Greig: Now, some people apparently have allergies to it, but compared with the downsides of the chemical dye, it’s very benign. It’s like using beet juice.
Narrator: And just like that, carmine ended up in strawberry and cream Frappuccinos and cake pops at Starbucks, in Tropicana grapefruit juice, and, yes, in Yoplait yogurts. Just look for carmine or cochineal extract on the label to see for yourself. But today, carmine is becoming harder and harder to come by. Some companies like Campari Group, maker of the famous Campari aperitif, have phased it out for economic reasons in the US.
Greig: It’s expensive to make. I mean, it’s easier to just make a chemical dye, and this is a very specialised, you have to farm these little bugs, and collect billions of pounds of them, and dry all them and all that, so I think that just wasn’t as practical.

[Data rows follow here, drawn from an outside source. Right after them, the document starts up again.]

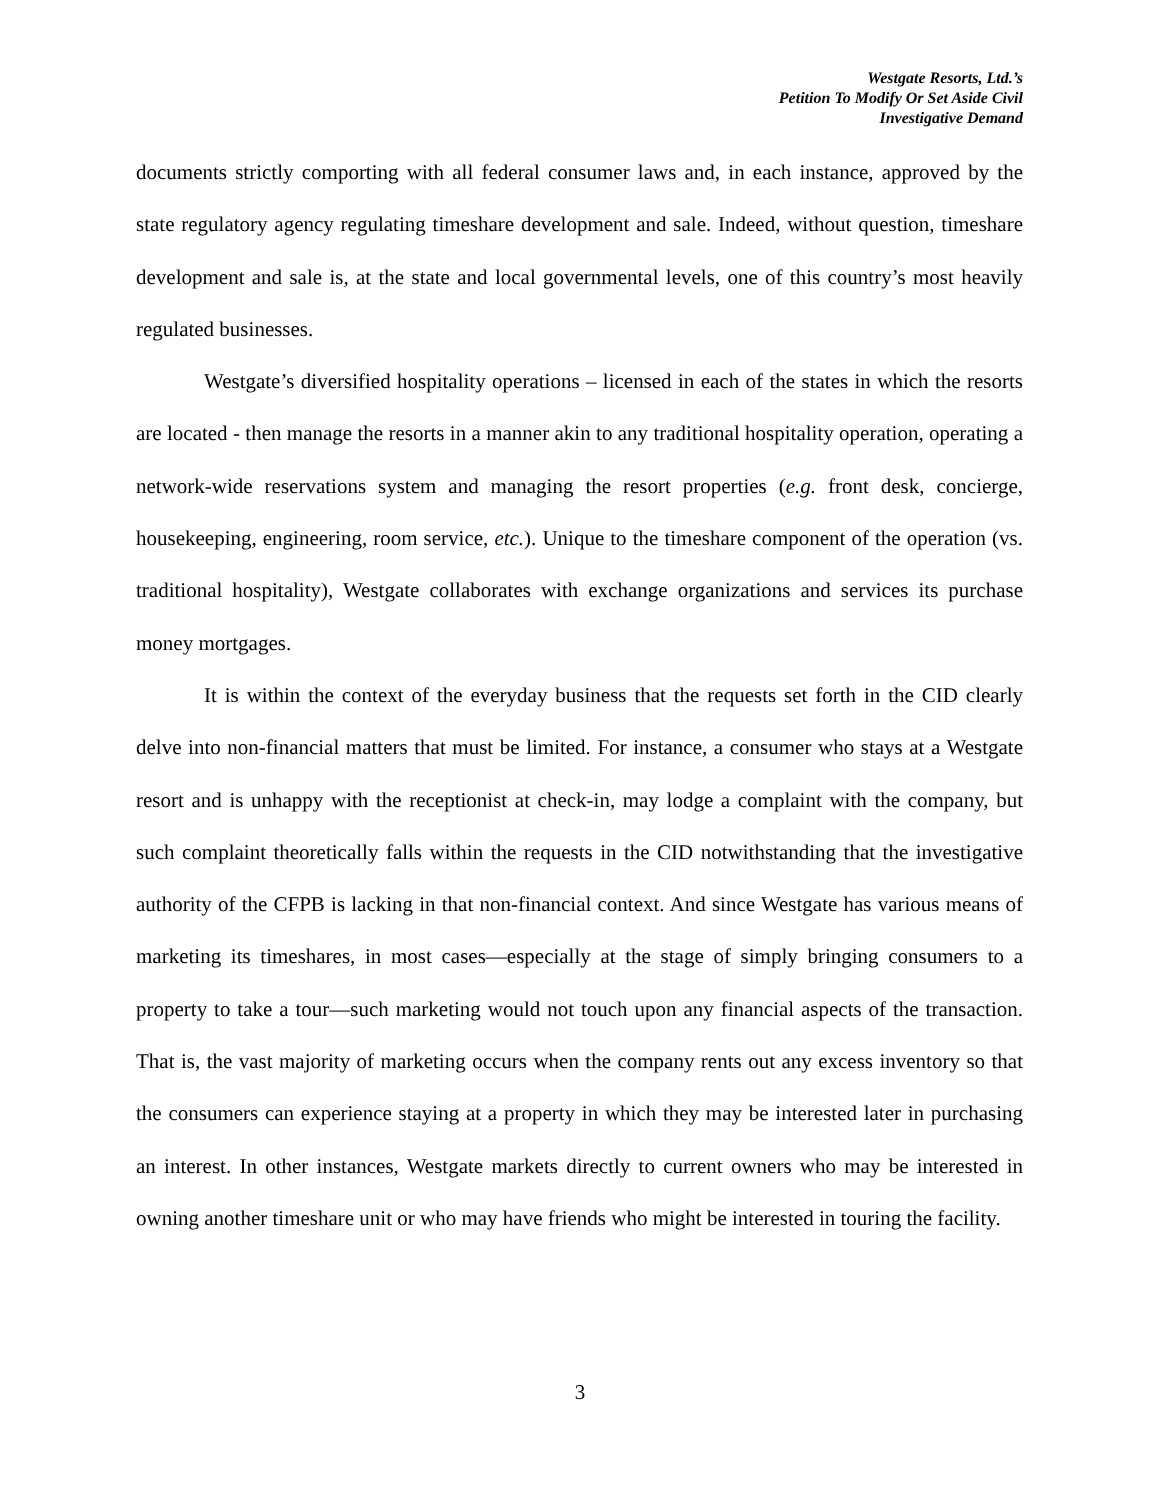Westgate Resorts, Ltd.’s
Petition To Modify Or Set Aside Civil
Investigative Demand
documents strictly comporting with all federal consumer laws and, in each instance, approved by the state regulatory agency regulating timeshare development and sale. Indeed, without question, timeshare development and sale is, at the state and local governmental levels, one of this country’s most heavily regulated businesses.
Westgate’s diversified hospitality operations – licensed in each of the states in which the resorts are located - then manage the resorts in a manner akin to any traditional hospitality operation, operating a network-wide reservations system and managing the resort properties (e.g. front desk, concierge, housekeeping, engineering, room service, etc.). Unique to the timeshare component of the operation (vs. traditional hospitality), Westgate collaborates with exchange organizations and services its purchase money mortgages.
It is within the context of the everyday business that the requests set forth in the CID clearly delve into non-financial matters that must be limited. For instance, a consumer who stays at a Westgate resort and is unhappy with the receptionist at check-in, may lodge a complaint with the company, but such complaint theoretically falls within the requests in the CID notwithstanding that the investigative authority of the CFPB is lacking in that non-financial context. And since Westgate has various means of marketing its timeshares, in most cases—especially at the stage of simply bringing consumers to a property to take a tour—such marketing would not touch upon any financial aspects of the transaction. That is, the vast majority of marketing occurs when the company rents out any excess inventory so that the consumers can experience staying at a property in which they may be interested later in purchasing an interest. In other instances, Westgate markets directly to current owners who may be interested in owning another timeshare unit or who may have friends who might be interested in touring the facility.
3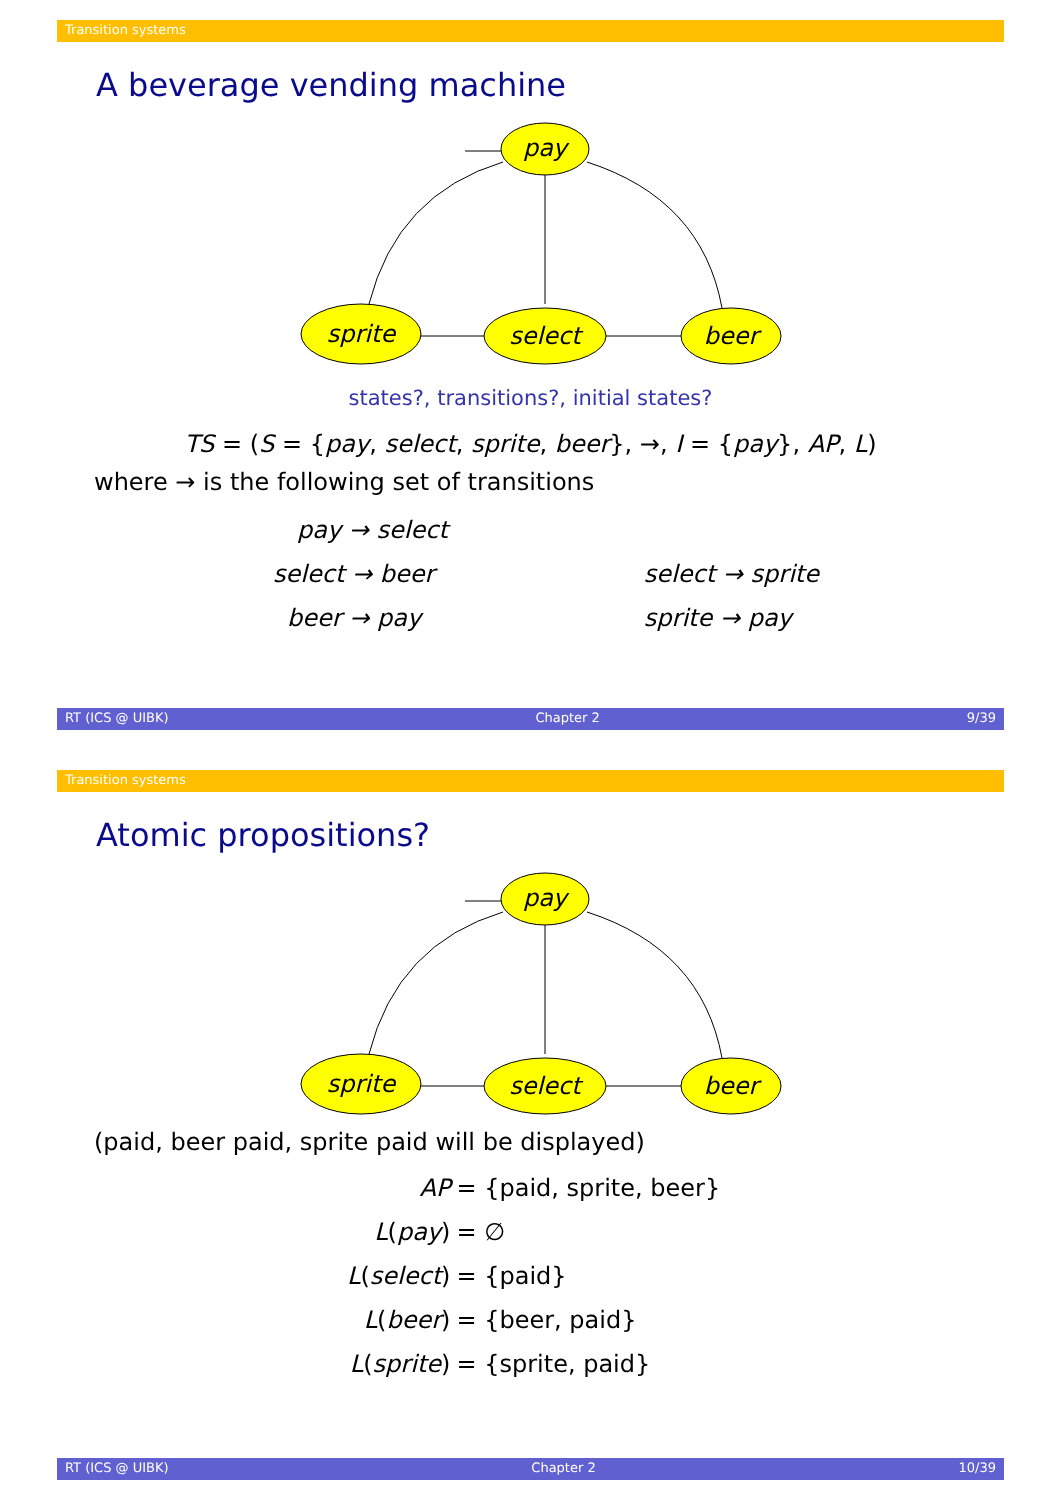Transition systems
A beverage vending machine
pay
sprite
select
beer
states?, transitions?, initial states?
TS = (S = {pay, select, sprite, beer}, →, I = {pay}, AP, L)
where → is the following set of transitions
| pay → select | |
| select → beer | select → sprite |
| beer → pay | sprite → pay |
RT (ICS @ UIBK) Chapter 2 9/39
Transition systems
Atomic propositions?
pay
sprite
select
beer
(paid, beer paid, sprite paid will be displayed)
| AP | = {paid, sprite, beer} |
| L ( pay ) | = ∅ |
| L ( select ) | = {paid} |
| L ( beer ) | = {beer, paid} |
| L ( sprite ) | = {sprite, paid} |
RT (ICS @ UIBK) Chapter 2 10/39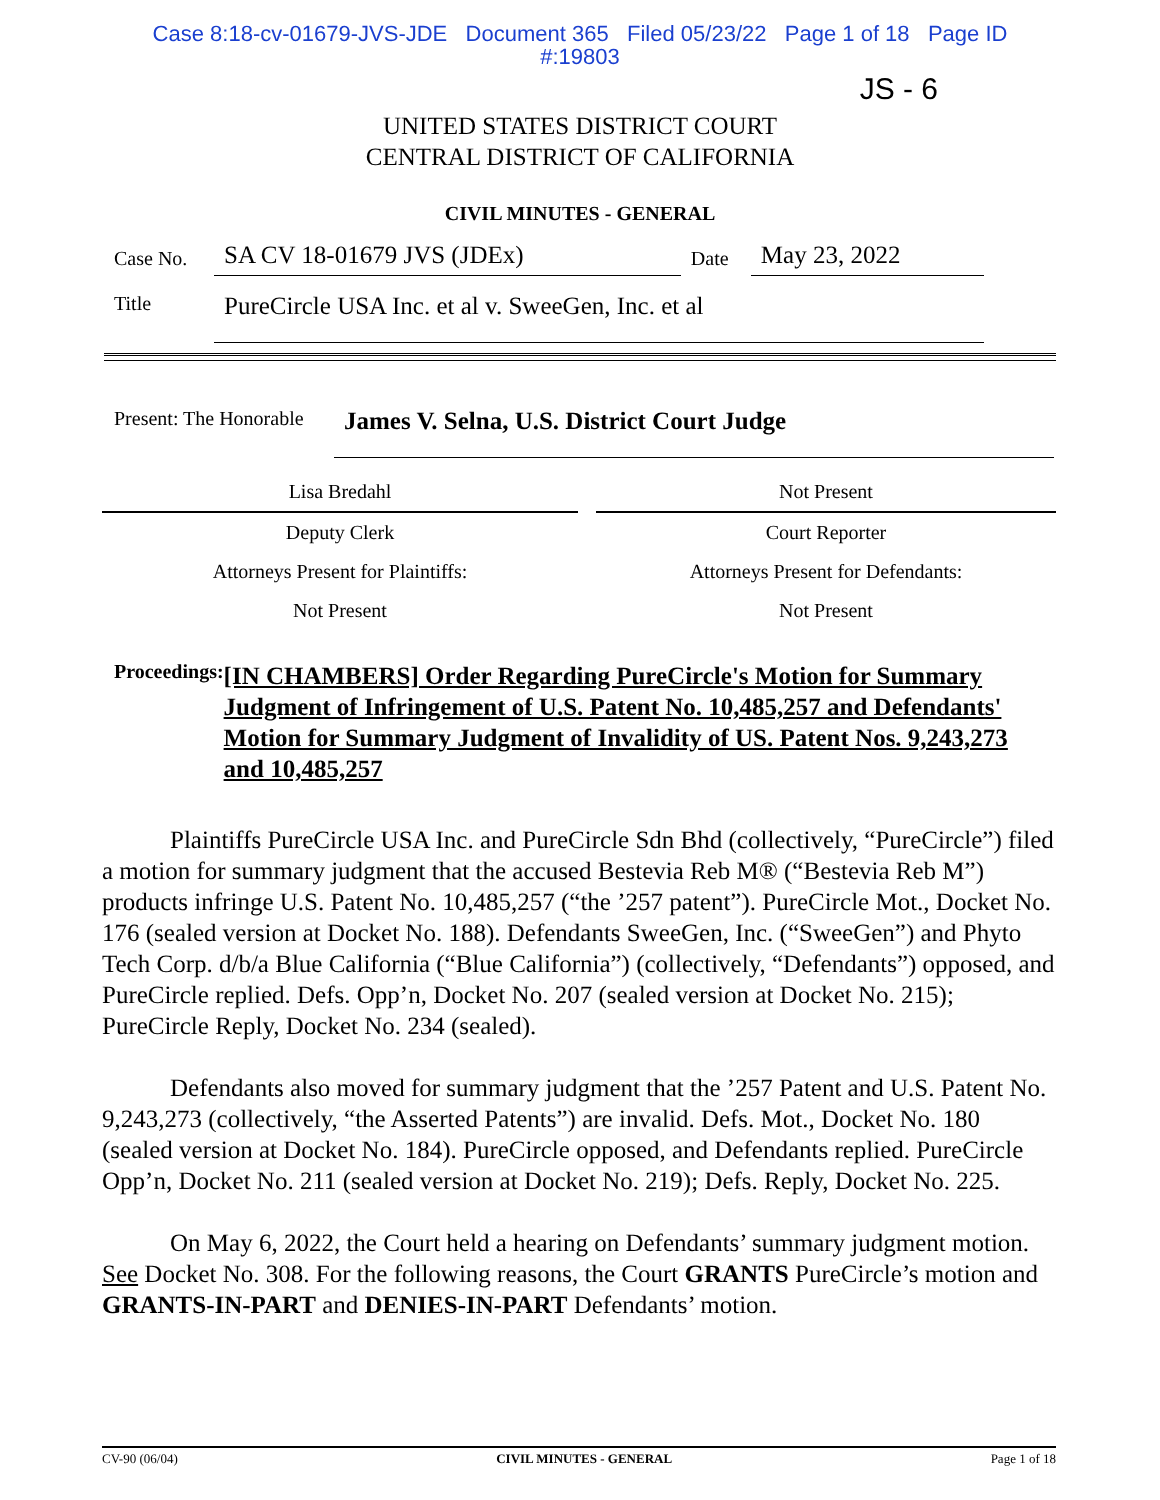Case 8:18-cv-01679-JVS-JDE Document 365 Filed 05/23/22 Page 1 of 18 Page ID
#:19803
JS - 6
UNITED STATES DISTRICT COURT
CENTRAL DISTRICT OF CALIFORNIA
CIVIL MINUTES - GENERAL
| Case No. | SA CV 18-01679 JVS (JDEx) | Date | May 23, 2022 | |
| Title | PureCircle USA Inc. et al v. SweeGen, Inc. et al | | | |
| Present: The Honorable | James V. Selna, U.S. District Court Judge |
| Lisa Bredahl | | Not Present |
| Deputy Clerk | | Court Reporter |
| Attorneys Present for Plaintiffs: | | Attorneys Present for Defendants: |
| Not Present | | Not Present |
Proceedings:
[IN CHAMBERS] Order Regarding PureCircle's Motion for Summary Judgment of Infringement of U.S. Patent No. 10,485,257 and Defendants' Motion for Summary Judgment of Invalidity of US. Patent Nos. 9,243,273 and 10,485,257
Plaintiffs PureCircle USA Inc. and PureCircle Sdn Bhd (collectively, “PureCircle”) filed a motion for summary judgment that the accused Bestevia Reb M® (“Bestevia Reb M”) products infringe U.S. Patent No. 10,485,257 (“the ’257 patent”). PureCircle Mot., Docket No. 176 (sealed version at Docket No. 188). Defendants SweeGen, Inc. (“SweeGen”) and Phyto Tech Corp. d/b/a Blue California (“Blue California”) (collectively, “Defendants”) opposed, and PureCircle replied. Defs. Opp’n, Docket No. 207 (sealed version at Docket No. 215); PureCircle Reply, Docket No. 234 (sealed).
Defendants also moved for summary judgment that the ’257 Patent and U.S. Patent No. 9,243,273 (collectively, “the Asserted Patents”) are invalid. Defs. Mot., Docket No. 180 (sealed version at Docket No. 184). PureCircle opposed, and Defendants replied. PureCircle Opp’n, Docket No. 211 (sealed version at Docket No. 219); Defs. Reply, Docket No. 225.
On May 6, 2022, the Court held a hearing on Defendants’ summary judgment motion. See Docket No. 308. For the following reasons, the Court GRANTS PureCircle’s motion and GRANTS-IN-PART and DENIES-IN-PART Defendants’ motion.
CV-90 (06/04) CIVIL MINUTES - GENERAL Page 1 of 18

Narrator: Other companies took it out because, well, people still don’t like eating bugs, especially vegans. In 2012, a vegan news site outed Starbucks for using cochineal in its Strawberries and Crème Frappuccino, saying that it’s not vegan, and a month later, the company said they’d switch to a bug-free alternative. In fact, Yoplait now remains one of the only major brands that sells food coloured with carmine. But even Yoplait may phase it out after customers expressed concerns about eating bug parts.
Greig: So I just think it’s ironic people are freaked out about insects, about eating insects, even though we eat two pounds of insects a year on average by accident.
Narrator: And to show just how harmless they are, we tried some.
Benji Jones: Nope, just tastes like yogurt! Not buggy at all, in fact. Not that I would know what that would taste like, but I’m really just getting plain Greek yogurt taste.